De Abdullah, le serviteur d’Allah, à Xi Jinping, le dirigeant des infidèles. J’ai exécuté un de tes chiens de l'enfer qui a osé rabaisser Muhammad, calme ses semblables avant qu’on ne vous inflige un dur châtiment. Nous avons fait allégeance au commandeur des croyants et émir des musulmans, le Cheikh Abou Hafs al-Hachemi al-Qourachi. Par Allah le tout puissant nos frères Ouïgoures ne souffriront plus de l’esclavagisme, des expérimentations médicales et de l’extermination par les mécréants rouges. Par cette exécution, nous déclarons l’indépendance de l’Etat Islamique du milieu, qui s’étendra de l’Himalaya au Tamaklan, Frères fidèles, rejoignez-nous et tuez les mécréants où qu’ils se cachent. Si Dieu le veut notre califat convertira le monde. Tremblez devant l’épée d'Allah.

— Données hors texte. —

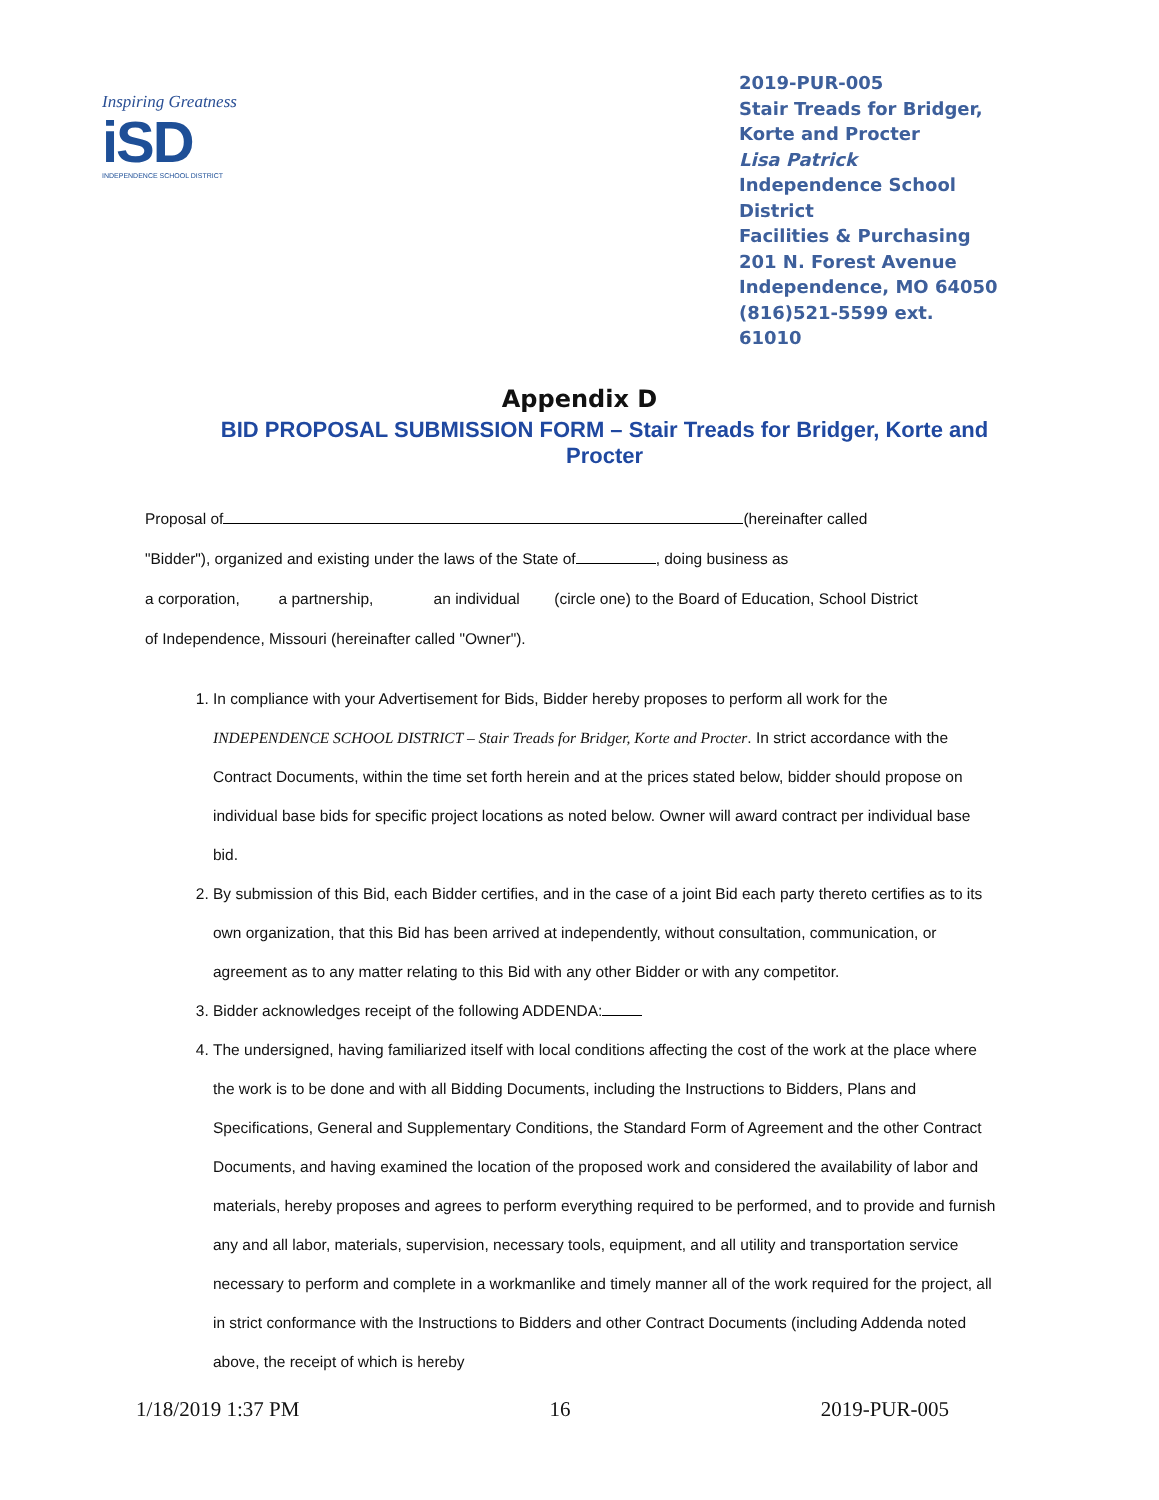Inspiring Greatness
iSD
INDEPENDENCE SCHOOL DISTRICT
2019-PUR-005
Stair Treads for Bridger, Korte and Procter
Lisa Patrick
Independence School District
Facilities & Purchasing
201 N. Forest Avenue
Independence, MO 64050
(816)521-5599 ext. 61010
Appendix D
BID PROPOSAL SUBMISSION FORM – Stair Treads for Bridger, Korte and Procter
Proposal of (hereinafter called
"Bidder"), organized and existing under the laws of the State of , doing business as
a corporation, a partnership, an individual (circle one) to the Board of Education, School District
of Independence, Missouri (hereinafter called "Owner").
1. In compliance with your Advertisement for Bids, Bidder hereby proposes to perform all work for the INDEPENDENCE SCHOOL DISTRICT – Stair Treads for Bridger, Korte and Procter. In strict accordance with the Contract Documents, within the time set forth herein and at the prices stated below, bidder should propose on individual base bids for specific project locations as noted below. Owner will award contract per individual base bid.
2. By submission of this Bid, each Bidder certifies, and in the case of a joint Bid each party thereto certifies as to its own organization, that this Bid has been arrived at independently, without consultation, communication, or agreement as to any matter relating to this Bid with any other Bidder or with any competitor.
3. Bidder acknowledges receipt of the following ADDENDA:
4. The undersigned, having familiarized itself with local conditions affecting the cost of the work at the place where the work is to be done and with all Bidding Documents, including the Instructions to Bidders, Plans and Specifications, General and Supplementary Conditions, the Standard Form of Agreement and the other Contract Documents, and having examined the location of the proposed work and considered the availability of labor and materials, hereby proposes and agrees to perform everything required to be performed, and to provide and furnish any and all labor, materials, supervision, necessary tools, equipment, and all utility and transportation service necessary to perform and complete in a workmanlike and timely manner all of the work required for the project, all in strict conformance with the Instructions to Bidders and other Contract Documents (including Addenda noted above, the receipt of which is hereby
1/18/2019 1:37 PM 16 2019-PUR-005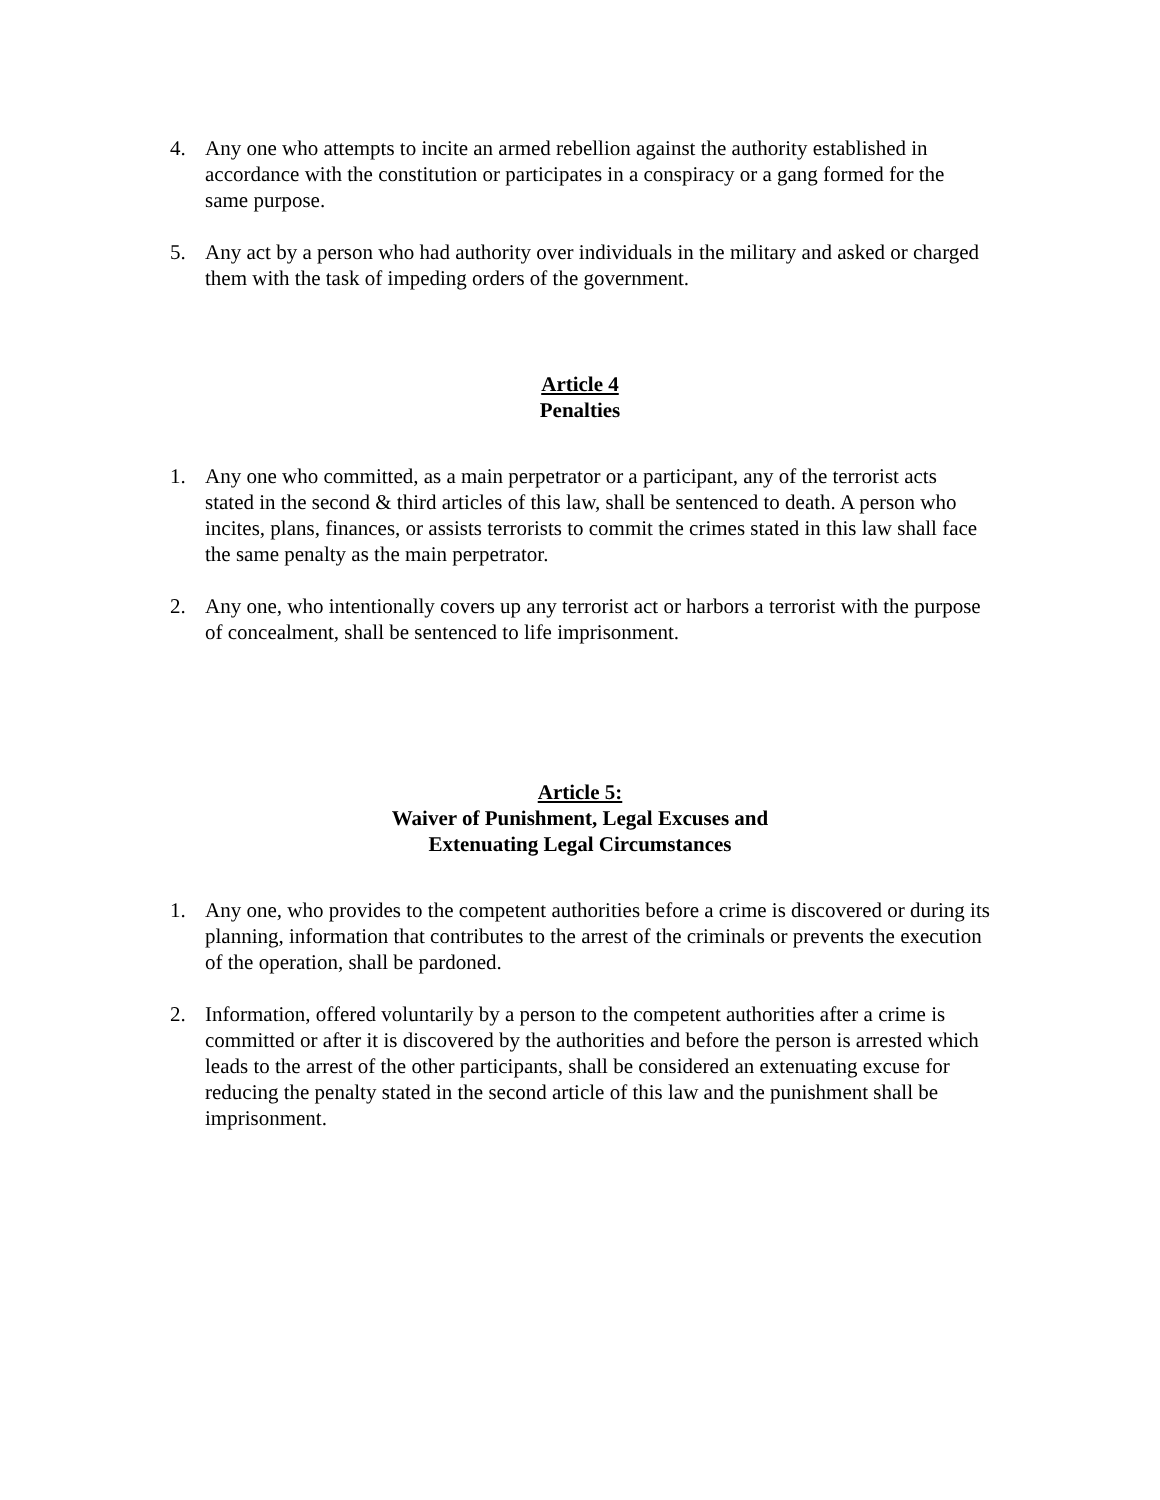4. Any one who attempts to incite an armed rebellion against the authority established in accordance with the constitution or participates in a conspiracy or a gang formed for the same purpose.
5. Any act by a person who had authority over individuals in the military and asked or charged them with the task of impeding orders of the government.
Article 4
Penalties
1. Any one who committed, as a main perpetrator or a participant, any of the terrorist acts stated in the second & third articles of this law, shall be sentenced to death. A person who incites, plans, finances, or assists terrorists to commit the crimes stated in this law shall face the same penalty as the main perpetrator.
2. Any one, who intentionally covers up any terrorist act or harbors a terrorist with the purpose of concealment, shall be sentenced to life imprisonment.
Article 5:
Waiver of Punishment, Legal Excuses and
Extenuating Legal Circumstances
1. Any one, who provides to the competent authorities before a crime is discovered or during its planning, information that contributes to the arrest of the criminals or prevents the execution of the operation, shall be pardoned.
2. Information, offered voluntarily by a person to the competent authorities after a crime is committed or after it is discovered by the authorities and before the person is arrested which leads to the arrest of the other participants, shall be considered an extenuating excuse for reducing the penalty stated in the second article of this law and the punishment shall be imprisonment.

Le réalisateur coupa la caméra. Une prise. En deux temps trois mouvements la vidéo était digitalisée et uploadée sur Telegram. Quand la réception fut confirmée sur le serveur, on enterra les uniformes et le matériel, puis les deux vans prirent des routes séparées pour ne jamais se retrouver. La mission avait été accomplie, c’était aux autres de faire le reste.
***********
Quand l’étudiant reçut la notification Telegram, il était encore à son cours de droit romain place Montesquieu en plein centre de la cité universitaire de Louvain-la-Neuve. Il attendait la vidéo depuis plusieurs heures avec anxiété. Il passerait la nuit à la monter. Il fallait être sûr que le discours soit intelligible et que l’intro et l'outro soient fidèles aux règles de diffusion du Califat. Surtout la bande son, il ajouterait les nashids et la posterait ensuite sur différentes chaînes publiques et privées sur X, Reddit, Discord et Telegram. Dans quelques heures sont travail serait diffusé sur les chaînes du monde entier et les infidèles à genoux.